§ **Задания к упражнению**:
**A.** Выведите без изменений часть отрывка о голоде на Дону, начиная со слов «В 1933 году» и заканчивая словами «в сталинском времени.».
**B.** Напишите продолжение отрывка о голоде на Дону, начав сразу после его последнего предложения.

§ **Фрагмент страницы**:

Небо над Доном будто застеклили — уже сколько недель оно, до боли в глазах ослепительное, без облачка, давит своей раскаленной неподвижностью…

Поля лишились жизни. Опростал их злой ветер-астраханец. Не родят они хлеборобам никакого хлебушка.

Речи Сталина и письма Шолохова

В 1933 году погибала Донщина. Рядом вымирали Кубань и южные земли Украины, а в противоположном направлении — Казахстан.

Голодомор… Так прозвали в народе это лютое нашествие смерти, и, как уже говорилось, не только по причине засухи, но и насильственного изъятия хлеба-хлебушка.

И поныне не сосчитаны кресты на погостах. В 1988 году в «Правде» было сообщено так: «Зимой 1932/33 года число жертв голода составило 3–4 миллиона человек». Щедры политики: разброс в счете — один миллион умерших!

С 1985 года, с начала перестройки, стало ничуть не опасным ниспровергать Сталина с незыблемого 30 лет пьедестала и уличать в ошибках и преступлениях.

Но Шолохов жил в сталинском времени.

Статьи, речи, доклады Сталина… В них наказ идти к светлому будущему. В газетах, в песнях, в кино начинается возбуждение всенародного энтузиазма. И в сочинениях почти всех писателей содержится полная поддержка такого курса.

Большинство верит Сталину, что нельзя и думать жить иначе, нежели так, как им указано. Строят социализм и идут ради него на героическое самопожертвование то добровольно, то по внушению, то по принуждению.

Начинается стремительная индустриализация, в фундамент которой брошена насильственная коллективизация. Многое эту жертву оправдывает. Еще живы в памяти жизнь беднейших народных слоев при царе и разруха после мировой и Гражданской войн. Такая память легко воспринимала призывы идти на самоограничения. А разве капиталистический Запад не хотел уничтожения единственной в мире социалистической страны? Боялись — панически! — иного выбора в развитии человечества. Это тоже воздействовало на чувства и настроения.

И тут голод-голодомор. Что Сталин думает о нем? Что — Шолохов?

Писатель, наверное, поразился — вождь как раз в январе 1933 года использовал пленум ЦК, чтобы заявить в своем докладе на весь мир: «В чем состоят основные результаты наших успехов? В охвате колхозным строительством и в уничтожении в связи с этим обнищания и пауперизма в деревне…»

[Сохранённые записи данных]
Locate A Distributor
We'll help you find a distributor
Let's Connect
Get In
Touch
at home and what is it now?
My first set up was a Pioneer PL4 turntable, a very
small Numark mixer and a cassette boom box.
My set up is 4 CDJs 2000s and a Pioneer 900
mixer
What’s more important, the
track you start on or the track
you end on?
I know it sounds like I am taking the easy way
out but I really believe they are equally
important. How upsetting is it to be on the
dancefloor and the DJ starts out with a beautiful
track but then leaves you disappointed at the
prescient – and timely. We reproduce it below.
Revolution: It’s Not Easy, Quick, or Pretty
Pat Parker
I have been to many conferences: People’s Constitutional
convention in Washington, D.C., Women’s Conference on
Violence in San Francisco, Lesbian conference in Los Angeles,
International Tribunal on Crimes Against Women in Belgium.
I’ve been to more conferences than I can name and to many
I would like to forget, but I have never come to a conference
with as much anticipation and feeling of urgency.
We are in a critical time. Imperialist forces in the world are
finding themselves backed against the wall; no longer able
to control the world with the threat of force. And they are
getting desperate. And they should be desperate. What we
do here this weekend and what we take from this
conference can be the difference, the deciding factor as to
...
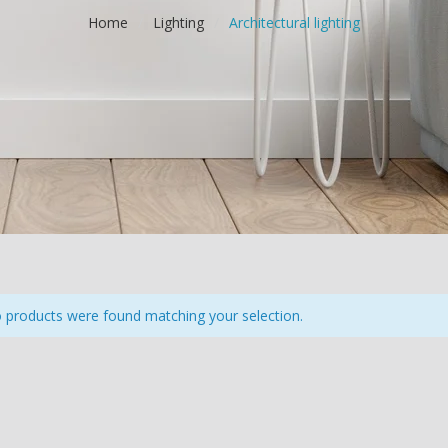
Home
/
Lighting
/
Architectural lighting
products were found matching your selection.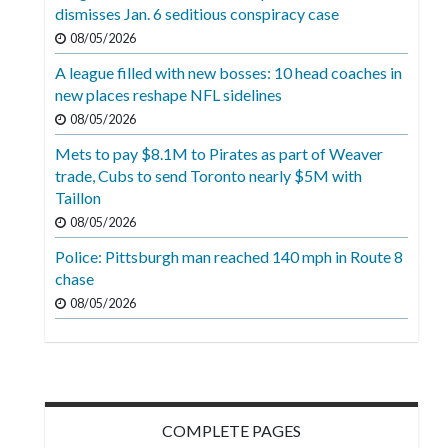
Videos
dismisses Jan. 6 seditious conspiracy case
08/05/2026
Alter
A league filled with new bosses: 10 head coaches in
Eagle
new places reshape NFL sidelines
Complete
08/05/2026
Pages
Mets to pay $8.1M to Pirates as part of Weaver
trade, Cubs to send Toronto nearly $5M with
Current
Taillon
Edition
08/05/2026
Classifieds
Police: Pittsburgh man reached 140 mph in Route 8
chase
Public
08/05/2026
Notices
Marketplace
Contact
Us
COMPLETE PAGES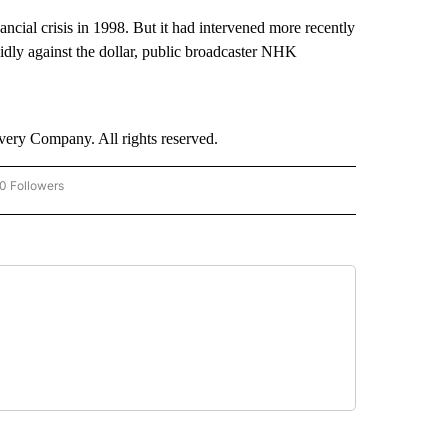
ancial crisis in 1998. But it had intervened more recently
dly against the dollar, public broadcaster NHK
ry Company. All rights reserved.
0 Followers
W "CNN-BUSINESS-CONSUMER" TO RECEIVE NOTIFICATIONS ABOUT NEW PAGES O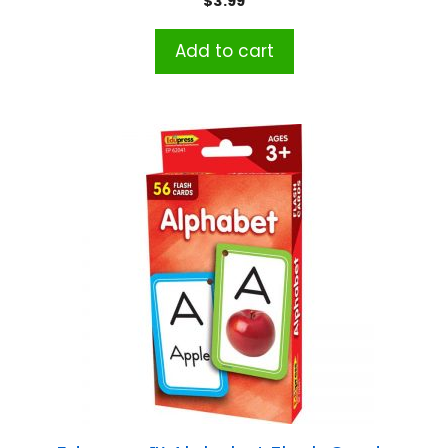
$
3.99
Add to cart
==
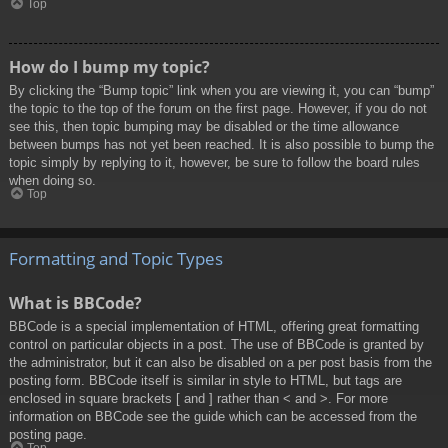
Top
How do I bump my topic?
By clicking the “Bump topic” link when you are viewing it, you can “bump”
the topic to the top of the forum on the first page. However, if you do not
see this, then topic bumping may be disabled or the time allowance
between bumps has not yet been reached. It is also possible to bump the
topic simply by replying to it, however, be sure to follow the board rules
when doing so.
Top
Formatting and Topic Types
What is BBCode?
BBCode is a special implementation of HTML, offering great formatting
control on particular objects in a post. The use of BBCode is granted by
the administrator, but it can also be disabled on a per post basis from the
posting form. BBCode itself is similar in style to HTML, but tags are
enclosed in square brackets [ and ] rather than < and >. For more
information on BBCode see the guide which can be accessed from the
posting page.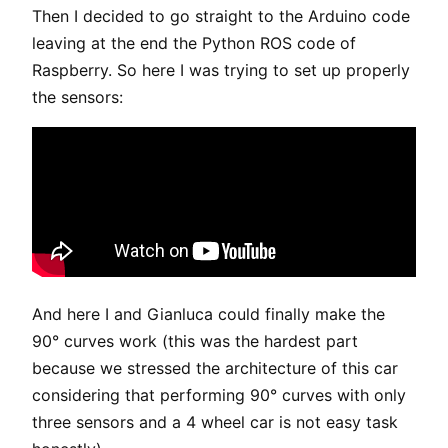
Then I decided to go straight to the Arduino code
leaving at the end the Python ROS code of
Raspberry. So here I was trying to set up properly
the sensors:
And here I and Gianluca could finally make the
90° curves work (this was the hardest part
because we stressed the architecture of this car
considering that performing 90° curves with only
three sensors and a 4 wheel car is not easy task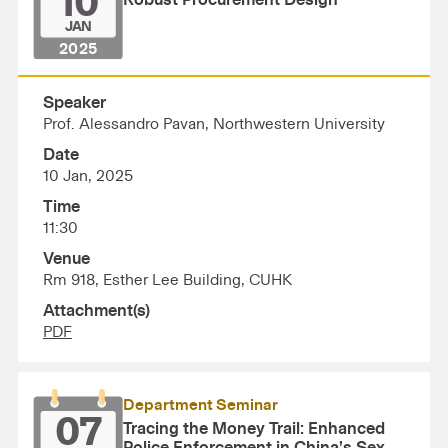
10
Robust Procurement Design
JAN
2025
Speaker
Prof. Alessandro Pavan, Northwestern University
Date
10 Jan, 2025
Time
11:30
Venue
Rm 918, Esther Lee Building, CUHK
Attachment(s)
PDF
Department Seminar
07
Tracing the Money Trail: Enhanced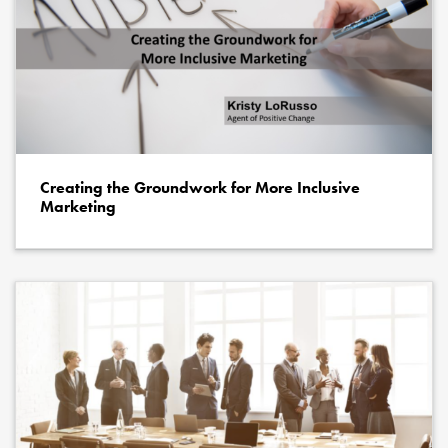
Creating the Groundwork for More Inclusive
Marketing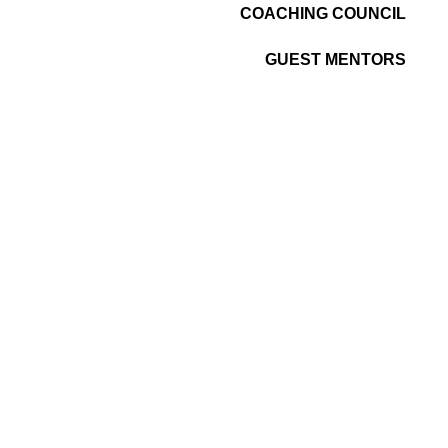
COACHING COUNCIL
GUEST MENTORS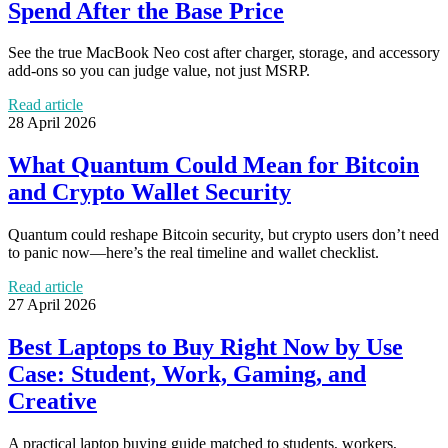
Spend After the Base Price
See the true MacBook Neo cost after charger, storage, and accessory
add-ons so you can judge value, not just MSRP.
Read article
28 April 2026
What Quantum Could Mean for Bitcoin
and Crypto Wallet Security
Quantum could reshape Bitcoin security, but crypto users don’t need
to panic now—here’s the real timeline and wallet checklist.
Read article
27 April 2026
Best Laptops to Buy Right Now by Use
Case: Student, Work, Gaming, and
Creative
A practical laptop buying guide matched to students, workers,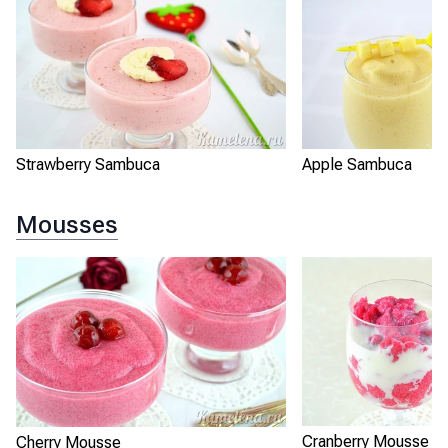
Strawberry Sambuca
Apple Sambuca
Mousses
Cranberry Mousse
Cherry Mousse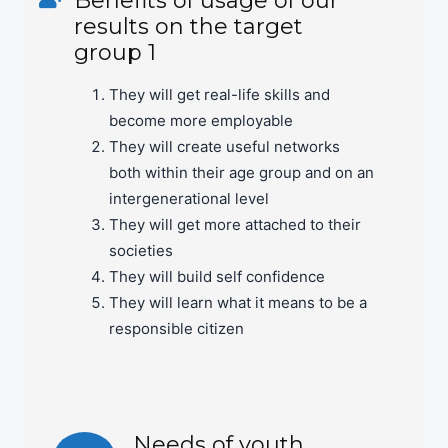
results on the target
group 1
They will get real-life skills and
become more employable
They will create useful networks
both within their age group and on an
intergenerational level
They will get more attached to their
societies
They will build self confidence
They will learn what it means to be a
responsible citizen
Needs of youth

§ **Ответы**:
**A.**
В 1933 году погибала Донщина. Рядом вымирали Кубань и южные земли Украины, а в противоположном направлении — Казахстан.

Голодомор… Так прозвали в народе это лютое нашествие смерти, и, как уже говорилось, не только по причине засухи, но и насильственного изъятия хлеба-хлебушка.

И поныне не сосчитаны кресты на погостах. В 1988 году в «Правде» было сообщено так: «Зимой 1932/33 года число жертв голода составило 3–4 миллиона человек». Щедры политики: разброс в счете — один миллион умерших!

С 1985 года, с начала перестройки, стало ничуть не опасным ниспровергать Сталина с незыблемого 30 лет пьедестала и уличать в ошибках и преступлениях.

Но Шолохов жил в сталинском времени.

**B.**
Шолохов-то знал, какая жуткая нуждища уже успела воцариться по донским колхозам. Далеко, ах, как еще далеко до первой лебеды или щавеля. Он, ясное дело, внимательно читал Сталина. Стало быть, по-писательски тонко заметил то, что далеко не все замечали, ибо были заворожены откровениями про всеобщие трудности: отсталая экономика, «отсталых бьют» и прочая, прочая. Вождь умалчивал о том, как и чем человек живет: чем тревожится, чем заботится, в чем бедует, будто тем самым учил не обращать внимания на беды.

Кто же заявил — вслух и для всех! — о голодоморе? Шолохов в «Поднятой целине». Здесь обозначил первую чернинку антонова огня. Интересный прием — сообщить о надвигающейся беде Шолохов поручил Половцеву: «Нами получены достоверные сведения о том, что ЦК большевиков собирает среди хлеборобческого населения хлеб, якобы для колхозных посевов. На самом деле хлеб пойдет для продажи за границу, а хлеборобы, в том числе и колхозники, будут обречены на жестокий голод».

Сталин через три-четыре месяца начнет пресекать — решительнейше! — расползание сведений о голоде. За слово о голоде надлежит приговор — «контрреволюционная агитация». В романе меж тем говорится: «По хутору поползли слухи, что хлеб собирается для отправки за границу, что посева в этом году не будет».

Так что, увы, писатель ничего не преувеличил, не придумал. В те два голодных года за границу было продано 28 миллионов центнеров хлеба. На одну чашу весов брошена смертная судьба миллионов сограждан, на другую — добывание валюты для индустриализации страны.

Шолохов мог бы удовлетвориться тем, что роман чаянно или нечаянно, но предупреждал о трагедии. Надо привыкать: политические споры с властью с каждым годом все опаснее.

Сталин, припомнив именно казачество, предопределил его судьбу в своем докладе «Итоги первой пятилетки»: «Известно, что одна часть контрреволюционеров старается создавать нечто вроде колхозов, используя их как легальное прикрытие для своих подпольных организаций».

Шолохов был свидетелем того, что случилось дальше: устроена чистка — из партрядов исключено 26 тысяч коммунистов. Десятки из них — вёшенских страдальцев — он знал в лицо и по фамилиям.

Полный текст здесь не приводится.